«Отче нашъ, Иже еси на небесѣхъ! Да святится имя Твое; да пріидетъ Царствіе Твое; да будетъ воля Твоя, яко на небеси, и на земли; хлѣбъ нашъ насущный даждь намъ днесь; и остави намъ долги наша, якоже и мы оставляемъ должникомъ нашимъ; и не введи насъ во искушеніе, но избави насъ отъ лукаваго. Яко Твое есть царство, и сила, и слава во вѣки, аминь».
Пантелеймон еще минуту постоял на коленях перед алтарем, наслаждаясь внутренней тишиной и отзвуком молитвы. Затем поднялся, отряхнул рясу, еще раз перекрестился. Низко наклонившись, поцеловал икону. Затем неспешно направился к выходу.
Он шел уверенным, твердым шагом. Это был человек непоколебимой веры, искренний заступник и распространитель божьих знаний. Паства его любила, на проповеди приходило много народу, и каждый раз речь слушали, затаив дыхание.
Говорил Пантелеймон спокойно, четко проговаривая слова, при этом не совершая особых усилий.
Казалось, тебе вещает сам Бог. На душе становилось тепло, спокойно и уютно. «Да, так оно и есть. Вот как нужно жить. Вот как по-правильному».
Многие приходили к Пантелеймону за советом. Он терпеливо выслушивал, всегда дельно и по существу отвечал. Прихожане делились с ним самым сокровенным, потому что знали – что скажешь священнику, с ним и останется.
Более сорока лет служил Пантелеймон своему приходу. Некоторых знал еще с младенчества. Присутствовал при родах, крестил, женил, наставлял, хоронил.
Откуда он пришел, прихожане не знали. Да и мало интересовались этим. Им было хорошо и спокойно с ним. Пантелеймон внушал чувство защищенности.
Молился Пантелеймон много.
День его начинался рано, еще до зари. Встав, он умывался, укреплял тело и дух гимнастикой, обливанием.
Скудно трапезничал и много читал. В библиотеке были книги духовные и научные.
Потому и случившееся на Великий праздник, было более чем странным и неожиданным. Потом люди разное рассказывали: задним-то умом все догадливые. Разбирали по фразам его проповеди. Даже придумывали, будто видели дрожь в руках. Но пустые разговоры быстро раздуваются и так же быстро затухают.

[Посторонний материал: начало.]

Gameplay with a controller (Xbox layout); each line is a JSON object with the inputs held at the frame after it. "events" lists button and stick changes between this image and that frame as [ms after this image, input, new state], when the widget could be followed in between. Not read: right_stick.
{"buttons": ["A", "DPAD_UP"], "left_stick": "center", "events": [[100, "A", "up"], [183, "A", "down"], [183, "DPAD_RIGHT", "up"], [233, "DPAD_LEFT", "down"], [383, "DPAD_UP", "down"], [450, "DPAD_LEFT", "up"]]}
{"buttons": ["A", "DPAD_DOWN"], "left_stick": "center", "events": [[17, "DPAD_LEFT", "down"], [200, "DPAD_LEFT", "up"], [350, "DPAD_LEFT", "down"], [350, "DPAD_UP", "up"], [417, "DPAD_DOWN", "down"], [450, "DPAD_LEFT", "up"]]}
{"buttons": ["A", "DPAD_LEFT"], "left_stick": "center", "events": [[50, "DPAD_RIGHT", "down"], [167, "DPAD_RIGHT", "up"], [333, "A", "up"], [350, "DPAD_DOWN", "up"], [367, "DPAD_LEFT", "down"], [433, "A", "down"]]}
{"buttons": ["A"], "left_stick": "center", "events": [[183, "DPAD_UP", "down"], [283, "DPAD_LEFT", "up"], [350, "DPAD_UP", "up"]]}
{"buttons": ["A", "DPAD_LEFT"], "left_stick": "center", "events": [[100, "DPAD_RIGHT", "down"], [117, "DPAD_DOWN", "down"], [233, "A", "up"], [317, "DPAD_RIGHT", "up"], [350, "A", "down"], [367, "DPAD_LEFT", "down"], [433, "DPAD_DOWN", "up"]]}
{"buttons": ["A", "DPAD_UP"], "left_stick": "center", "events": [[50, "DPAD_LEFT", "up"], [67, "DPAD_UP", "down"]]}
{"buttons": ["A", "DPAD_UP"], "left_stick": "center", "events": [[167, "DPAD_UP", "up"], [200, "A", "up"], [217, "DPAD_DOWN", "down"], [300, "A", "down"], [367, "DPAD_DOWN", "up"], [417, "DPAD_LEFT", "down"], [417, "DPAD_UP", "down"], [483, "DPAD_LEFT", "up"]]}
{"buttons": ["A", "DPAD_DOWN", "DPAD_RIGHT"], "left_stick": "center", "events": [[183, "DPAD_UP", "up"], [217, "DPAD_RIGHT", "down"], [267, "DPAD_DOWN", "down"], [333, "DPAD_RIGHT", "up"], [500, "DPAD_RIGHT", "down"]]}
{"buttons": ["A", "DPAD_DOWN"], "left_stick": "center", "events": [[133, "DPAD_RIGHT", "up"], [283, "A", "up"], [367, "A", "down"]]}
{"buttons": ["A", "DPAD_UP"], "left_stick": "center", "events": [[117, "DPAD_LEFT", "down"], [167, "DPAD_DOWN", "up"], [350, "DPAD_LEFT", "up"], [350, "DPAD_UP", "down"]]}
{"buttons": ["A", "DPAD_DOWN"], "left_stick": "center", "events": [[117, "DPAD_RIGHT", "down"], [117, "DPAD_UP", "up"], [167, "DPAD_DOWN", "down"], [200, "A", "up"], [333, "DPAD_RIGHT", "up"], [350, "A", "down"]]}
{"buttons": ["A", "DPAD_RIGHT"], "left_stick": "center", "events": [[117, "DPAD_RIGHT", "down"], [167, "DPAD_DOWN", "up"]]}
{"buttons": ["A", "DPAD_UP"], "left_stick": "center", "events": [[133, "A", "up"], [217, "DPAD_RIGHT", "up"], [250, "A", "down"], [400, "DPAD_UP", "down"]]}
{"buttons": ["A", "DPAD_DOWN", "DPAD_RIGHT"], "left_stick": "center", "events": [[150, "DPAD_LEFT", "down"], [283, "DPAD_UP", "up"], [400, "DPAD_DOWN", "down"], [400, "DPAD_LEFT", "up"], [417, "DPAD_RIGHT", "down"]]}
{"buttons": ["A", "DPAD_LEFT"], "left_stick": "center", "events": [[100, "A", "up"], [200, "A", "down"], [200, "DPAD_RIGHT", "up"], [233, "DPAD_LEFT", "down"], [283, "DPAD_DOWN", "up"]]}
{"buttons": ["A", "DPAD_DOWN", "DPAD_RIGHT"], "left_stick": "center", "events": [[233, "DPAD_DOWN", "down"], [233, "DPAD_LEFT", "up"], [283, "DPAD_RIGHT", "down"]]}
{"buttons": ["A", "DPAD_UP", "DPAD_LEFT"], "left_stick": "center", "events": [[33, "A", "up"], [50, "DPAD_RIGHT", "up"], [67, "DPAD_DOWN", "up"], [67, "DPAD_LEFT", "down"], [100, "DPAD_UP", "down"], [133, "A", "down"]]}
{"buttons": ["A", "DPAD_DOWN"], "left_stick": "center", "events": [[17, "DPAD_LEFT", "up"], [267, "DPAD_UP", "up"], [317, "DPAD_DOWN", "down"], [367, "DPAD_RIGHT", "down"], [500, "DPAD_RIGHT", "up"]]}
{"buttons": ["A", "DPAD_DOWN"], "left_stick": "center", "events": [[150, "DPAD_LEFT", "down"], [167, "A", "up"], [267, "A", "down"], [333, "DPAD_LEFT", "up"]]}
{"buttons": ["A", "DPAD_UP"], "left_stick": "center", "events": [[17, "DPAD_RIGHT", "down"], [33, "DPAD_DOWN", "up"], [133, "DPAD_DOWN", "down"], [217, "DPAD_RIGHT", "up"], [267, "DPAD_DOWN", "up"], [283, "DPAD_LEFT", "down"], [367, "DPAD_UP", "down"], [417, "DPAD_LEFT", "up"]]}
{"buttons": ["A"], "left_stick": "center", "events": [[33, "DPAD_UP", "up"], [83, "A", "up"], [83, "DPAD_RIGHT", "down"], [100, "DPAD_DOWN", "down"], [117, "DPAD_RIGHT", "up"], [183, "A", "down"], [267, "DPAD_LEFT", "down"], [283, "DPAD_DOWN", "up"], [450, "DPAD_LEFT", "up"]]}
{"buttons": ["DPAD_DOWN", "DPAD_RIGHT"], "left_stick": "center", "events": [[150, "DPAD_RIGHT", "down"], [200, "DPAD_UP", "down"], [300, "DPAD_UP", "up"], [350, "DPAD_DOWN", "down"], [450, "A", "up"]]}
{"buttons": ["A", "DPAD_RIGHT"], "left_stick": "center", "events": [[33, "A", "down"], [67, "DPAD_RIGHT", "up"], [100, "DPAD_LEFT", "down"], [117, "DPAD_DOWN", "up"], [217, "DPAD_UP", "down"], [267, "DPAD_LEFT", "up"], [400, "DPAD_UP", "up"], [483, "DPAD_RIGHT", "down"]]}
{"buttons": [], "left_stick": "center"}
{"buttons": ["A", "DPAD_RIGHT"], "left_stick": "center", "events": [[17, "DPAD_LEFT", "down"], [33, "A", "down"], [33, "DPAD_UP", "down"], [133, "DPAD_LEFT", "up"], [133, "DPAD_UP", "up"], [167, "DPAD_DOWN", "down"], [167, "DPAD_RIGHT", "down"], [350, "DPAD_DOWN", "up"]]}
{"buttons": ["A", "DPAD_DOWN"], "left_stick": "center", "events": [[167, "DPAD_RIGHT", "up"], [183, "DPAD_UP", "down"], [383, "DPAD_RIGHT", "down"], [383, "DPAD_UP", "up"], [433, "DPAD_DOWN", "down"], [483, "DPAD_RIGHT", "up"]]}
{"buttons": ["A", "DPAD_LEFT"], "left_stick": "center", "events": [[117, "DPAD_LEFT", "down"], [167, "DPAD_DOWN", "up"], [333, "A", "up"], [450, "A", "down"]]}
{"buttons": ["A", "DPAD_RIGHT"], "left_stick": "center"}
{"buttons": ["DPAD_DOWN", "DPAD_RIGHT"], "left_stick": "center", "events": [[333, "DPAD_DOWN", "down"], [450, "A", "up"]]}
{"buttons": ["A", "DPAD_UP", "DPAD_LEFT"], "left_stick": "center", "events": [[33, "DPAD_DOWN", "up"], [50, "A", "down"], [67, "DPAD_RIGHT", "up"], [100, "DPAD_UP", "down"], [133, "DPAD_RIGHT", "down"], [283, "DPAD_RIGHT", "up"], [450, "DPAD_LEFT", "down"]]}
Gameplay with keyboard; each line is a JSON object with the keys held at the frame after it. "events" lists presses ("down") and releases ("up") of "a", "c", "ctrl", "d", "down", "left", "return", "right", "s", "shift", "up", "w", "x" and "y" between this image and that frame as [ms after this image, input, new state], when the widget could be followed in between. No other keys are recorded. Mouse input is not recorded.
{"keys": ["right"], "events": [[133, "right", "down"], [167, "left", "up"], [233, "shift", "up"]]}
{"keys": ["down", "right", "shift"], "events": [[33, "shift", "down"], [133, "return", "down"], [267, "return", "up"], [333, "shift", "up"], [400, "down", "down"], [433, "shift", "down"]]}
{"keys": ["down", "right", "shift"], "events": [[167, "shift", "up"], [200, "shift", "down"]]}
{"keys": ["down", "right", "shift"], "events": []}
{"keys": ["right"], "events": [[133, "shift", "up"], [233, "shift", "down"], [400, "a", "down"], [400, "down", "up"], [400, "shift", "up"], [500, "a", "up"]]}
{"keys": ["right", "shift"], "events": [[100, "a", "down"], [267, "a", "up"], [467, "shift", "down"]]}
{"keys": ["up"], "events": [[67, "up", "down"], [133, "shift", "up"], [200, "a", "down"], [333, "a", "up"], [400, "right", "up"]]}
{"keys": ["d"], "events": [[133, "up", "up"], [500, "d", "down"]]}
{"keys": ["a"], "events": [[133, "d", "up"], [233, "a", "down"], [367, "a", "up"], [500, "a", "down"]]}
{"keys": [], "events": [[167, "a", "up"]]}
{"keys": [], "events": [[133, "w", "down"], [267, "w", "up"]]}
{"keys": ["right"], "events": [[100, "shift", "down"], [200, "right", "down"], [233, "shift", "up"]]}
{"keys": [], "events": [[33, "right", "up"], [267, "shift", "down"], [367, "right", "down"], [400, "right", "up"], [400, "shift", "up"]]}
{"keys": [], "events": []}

Только боль углями долго тлеет, бередя душу.
Однажды на исповеди тихая и спокойная Мария вдруг призналась ему, что понесла. Не от своего мужа.
– Кто знает, как это случилось, – промямлила она, – я и не хотела вовсе. А оно – раз, и получилось. Так… что же будет, батюшка? Что мне делать? Муж узнает – прибьет.
– За грехи свои нести наказание нужно, – проговорил Пантелеймон, – иди, покайся перед Господом, а потом и перед мужем. Это я принять не могу.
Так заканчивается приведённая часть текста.